**Quoted passage**
David Blunkett, Labour's education spokesman, opined that the results had worsened because the 1995 candidates were the first cohort to have spent all their secondary years on the national curriculum roller-coaster. Other pundits claimed that it was a sure sign that standards were falling. If the English and maths results had improved yet again, it would, of course, have been an equally sure sign that GCSEs, like A-levels, are becoming easier: the schools and examining boards cannot win either way, it seems.
In the event, the overall pass rate was remarkably similar to last year's and the predicted fall in English and maths scores turned out to be more of a stumble - the proportion of candidates gaining A-C grades dipped by 1.3 per cent in English and 1.1 per cent in maths.
As these are only provisional statistics, it would be foolhardy to draw too many conclusions. It may be that the sharp drop in the number of qualified English and maths teachers reported this week has depressed the scores. But it is also possible that two less newsworthy factors are responsible for this year's results: the increase in the number of lower-attainers taking the English papers, and a slightly tougher marking regime.
London Examinations and the Southern Examining Group were criticised for awarding too many B grades to pupils taking middle-tier maths and science papers last year. The boards are still smarting from that criticism, and they and the other examining bodies will have been anxious to avoid another reprimand from the School Curriculum and Assessment Authority this year. As one exam board official said this week: "We're all singing from the same hymn sheet this year - and we're in tune."
The same cannot, however, be said of the country's leading independent schools following the publication of the report on the relative merits of co-educational and single-sex schooling by Professor Alan Smithers and Dr Pamela Robinson of Manchester University. The report was commissioned by the co-educational group of the Headmasters' Conference at a cost of Pounds 20,000, and was clearly timed to counter the thousands of pounds worth of free publicity that A-level and GCSE tables provide for single-sex schools.
Some observers will have enjoyed this rare public squabble among the ostensibly tight-knit independent school family, partly because it shows how cut-throat the competition for pupils is in the era of league tables. Others will wonder why HMC members have paid so much money to be told the self-evident truth that independent girls' schools owe most of their success to the fact that they admit so many able pupils from higher social-class backgrounds (an analysis of last year's state-sector A-level results has shown that there was no difference in the points scores of single-sex and co-ed comprehensives).

**Tasks to carry out**
[a] According to the commentary on examination results, by how much did the proportion of candidates gaining A-C grades in English dip?
[b] Pick up the commentary on examination results after its final sentence and carry it forward.
The data are not needed for this work.

**Records**
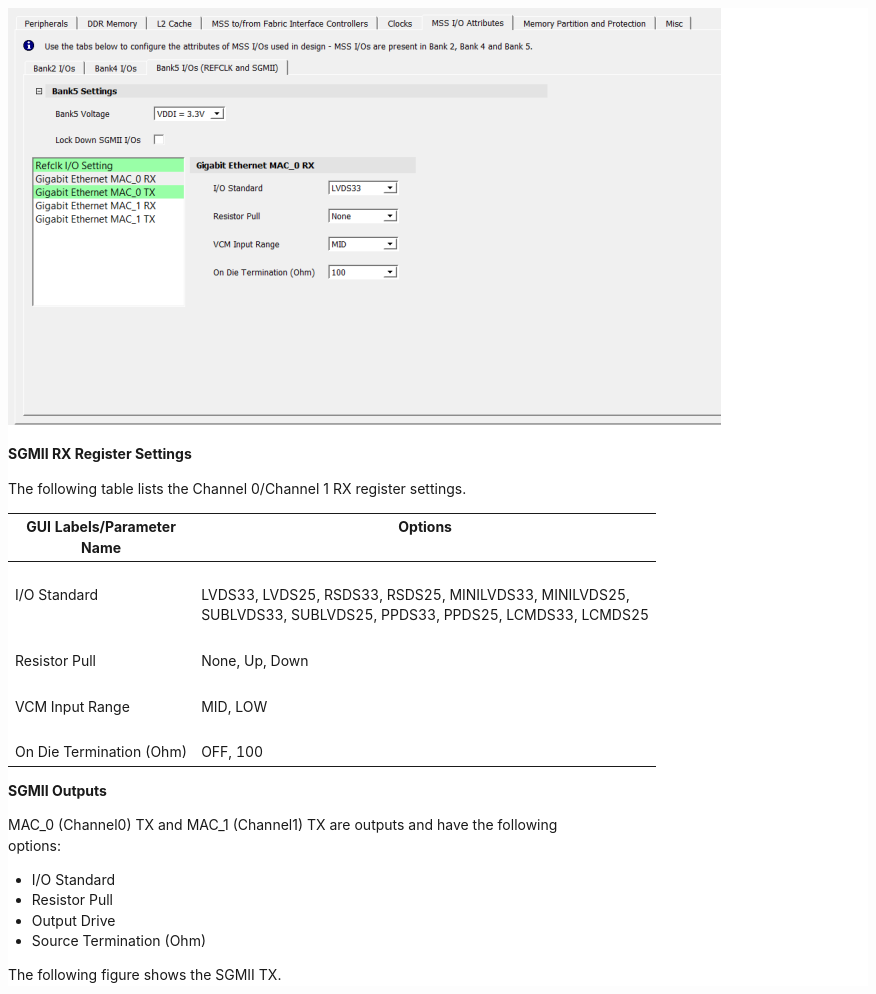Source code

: ![](GUID-F22D4072-2729-4BB2-BCAA-1472E77D6706-low.png "Bank5 I/Os (REFCLK and SGMII) Tab with Gigabit Ethernet MAC_0 RX Option Selected")

**SGMII RX Register Settings**

The following table lists the Channel 0/Channel 1 RX register settings.

|GUI Labels/Parameter<br /> Name|Options|
|---------------------------------------------|-------|
|<br /> I/O Standard<br />|<br /> LVDS33, LVDS25, RSDS33, RSDS25, MINILVDS33, MINILVDS25,<br /> SUBLVDS33, SUBLVDS25, PPDS33, PPDS25, LCMDS33, LCMDS25<br />|
|<br /> Resistor Pull<br />|<br /> None, Up, Down<br />|
|<br /> VCM Input Range<br />|<br /> MID, LOW<br />|
|<br /> On Die Termination \(Ohm\)<br />|<br /> OFF, 100<br />|

**SGMII Outputs**

MAC\_0 \(Channel0\) TX and MAC\_1 \(Channel1\) TX are outputs and have the following<br /> options:

-   I/O Standard
-   Resistor Pull
-   Output Drive
-   Source Termination \(Ohm\)

The following figure shows the SGMII TX.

**Your responses**
[a] It dipped by 1.3 per cent.

[b]
Smithers and Robinson, however, offer more than truisms and politically incorrect bar charts (the bars representing GCSE achievement are coloured pink for girls and blue for boys). Their report is a valuable review of the existing research evidence, but it is by no means an exhaustive tour of the territory.
There is, for example, no mention of the work by Dr Lindsay Paterson, of Edinburgh University, who has conducted a long, systematic study of gender differences in exams and concluded that there is no evidence that girls do better in single-sex schools. Equally, there is no reference to the recent Leicester University study of more than 1,000 secondary pupils which showed that single-sex schools do induce girls to adopt a more positive attitude to maths and science - at least in the junior years.
But, interesting though it is, research of this kind probably has little effect on parents' choice of school. Some will always contend that co-education is an essential preparation for adult life as it inculcates sensible attitudes about the opposite sex - others, particularly girls' parents, will never accept that the two sexes should be educated together during what Dr Peter Osborne, of Shenfield High, Essex, a pioneer of single-sex "streams" within co-ed schools, has characterised as "the silly years".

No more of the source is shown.